Задания:
(1) Процитируйте фрагмент интервью о таргетировании инфляции от слов «Мир меняется, но» до слов «РАН Александра Широва.» включительно.
(2) Продолжите интервью о таргетировании инфляции, начав сразу после последней реплики.

Отрывок:
По мере того как становится все очевиднее, что центральные банки большинства стран мира заходят в тупик, все чаще звучат предложения если не пересмотреть, то хотя бы снова начать обсуждать «незыблемые» принципы, лежащие в основе монетарной политики последних десятилетий. В самом деле: таргетирование инфляции не работает так, как ожидается, а монетарные стимулы стимулируют спрос ― но не производство. Да и сами мировые центробанки начинают жаловаться на то, что предложение далеко не так активно, как раньше, реагирует на монетарные стимулы. Недавно председатель Федеральной резервной системы США Джером Пауэлл в своем докладе на 24-й Исследовательской конференции МВФ имени Жака Полака рассказал: если многие годы считалось, что влияние монетарной политики на предложение должно быть минимальным, поскольку шоки предложения рассматривались как кратковременные, то сейчас многие говорят, что в будущем сбои предложения будут происходить чаще или длиться дольше.
Мир меняется, но российская денежно-кредитная политика остается прежней: таргетирование, зажимание спроса и кредитования. О том, как политика таргетирования инфляции по всему миру стала мейнстримом, есть ли ей альтернативы и почему Банк России побеждает в аппаратной борьбе, «Монокль» попросил рассказать директора Института народнохозяйственного прогнозирования РАН, члена-корреспондента РАН, профессора РАН Александра Широва.
― Александр Александрович, откуда вообще взялось представление, что нужно управлять инфляцией и делать это через политику таргетирования?
― Таргетирование инфляции в некотором смысле исходит из известной трилеммы денежно-кредитной политики: невозможно одновременно управлять обменным курсом, инфляцией и ставками. В этой логике считается, что в режиме таргетирования инфляции при относительно свободном курсообразовании мы имеем возможность влиять на факторы спроса и предложения за счет монетарных методов.
В основе этого лежит довольно простая идея: низкий уровень инфляции заякоривает инфляционные ожидания бизнеса и населения, в результате уровень экономической активности начинает повышаться. С точки зрения абстрактной теоретической конструкции с этим трудно спорить. Кроме того, таргетирование является довольно привлекательным инструментом управления денежно-кредитной политикой, так как облегчает жизнь центральному банку, позволяет ему сконцентрироваться на одной задаче. В противном случае, если центральный банк будет, например, пытаться таргетировать валютный курс, можно столкнуться с тем, что никаких резервов не хватит. Если же будет таргетироваться экономическая динамика, то можно получить слишком высокий рост цен и разбалансировать финансовую систему.
― Каковы особенности ситуации в России? Насколько эта теория применима для нас?
― Режим таргетирования хотя и применяется в большинстве стран мира, но начинает постепенно трансформироваться, и на то есть веские причины. Например, в российской экономике условия для таргетирования инфляции, конечно, не самые блестящие. Потому что монетарный характер повышения цен у нас далеко не определяющий — как минимум он является только одним из факторов, которые существенно влияют на параметры ценовой динамики.
— Есть ли другие способы управления инфляцией, кроме традиционного таргетирования?

Исходные данные:
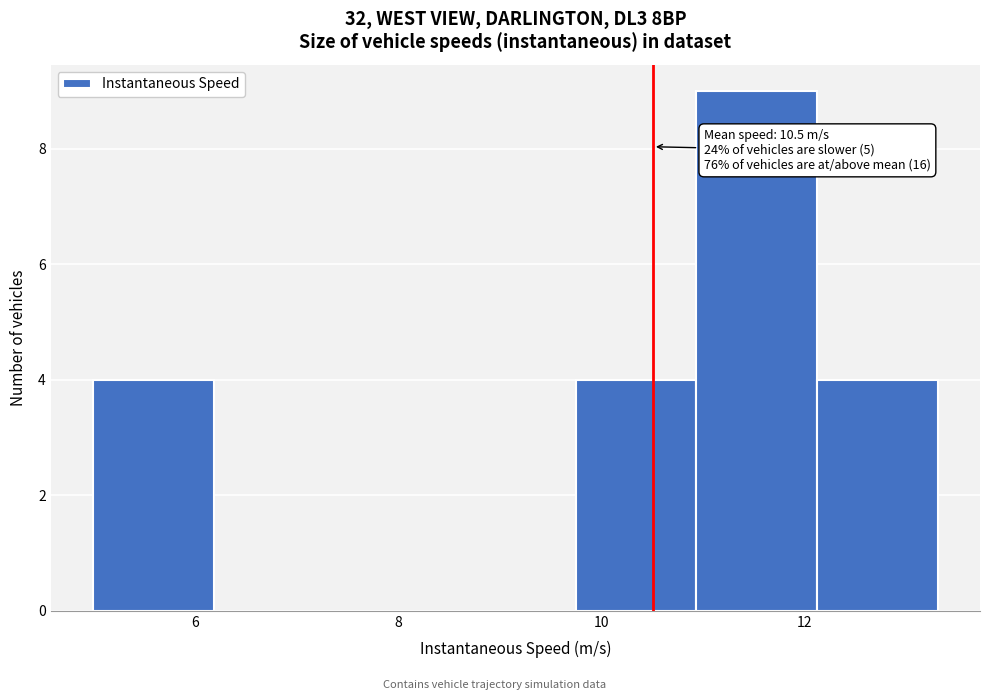

Which range on the x-axis has the tallest bar?

11.0 to 12.2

Ответы:
(1)
Мир меняется, но российская денежно-кредитная политика остается прежней: таргетирование, зажимание спроса и кредитования. О том, как политика таргетирования инфляции по всему миру стала мейнстримом, есть ли ей альтернативы и почему Банк России побеждает в аппаратной борьбе, «Монокль» попросил рассказать директора Института народнохозяйственного прогнозирования РАН, члена-корреспондента РАН, профессора РАН Александра Широва.

(2)
― Альтернативы есть. Один из вариантов — когда мы смотрим не на точку, а на период. Можно брать несколько кварталов или даже год и больше и смотреть, как инфляция приближается к таргету в течение этого периода. В данном случае локальные всплески цен можно игнорировать, что дает возможность большей гибкости в принятии решений. Другой вариант, к которому приходят многие центральные банки, — постепенный отход от жесткого установления таргета в сторону диапазона. По-моему, это хороший вариант, и мы могли бы пойти по этому пути.
Действительно, почему четыре процента — это значение, к которому нужно стремиться, а не три, пять или шесть процентов? Все это прикрывается научными и квазинаучными исследованиями, но в определенной степени это волюнтаризм. Нужно это понимать. Если глубоко разбираться в теме, то мы увидим, что есть множество факторов, которые должны влиять на выбор таргета, и ситуация не такая однозначная, а значит, в решениях по изменению параметров денежно-кредитной политики нужно принимать их во внимание.
― Напрашивается вопрос: почему в России в качестве мандата ЦБ выбрали именно традиционное жесткое таргетирование?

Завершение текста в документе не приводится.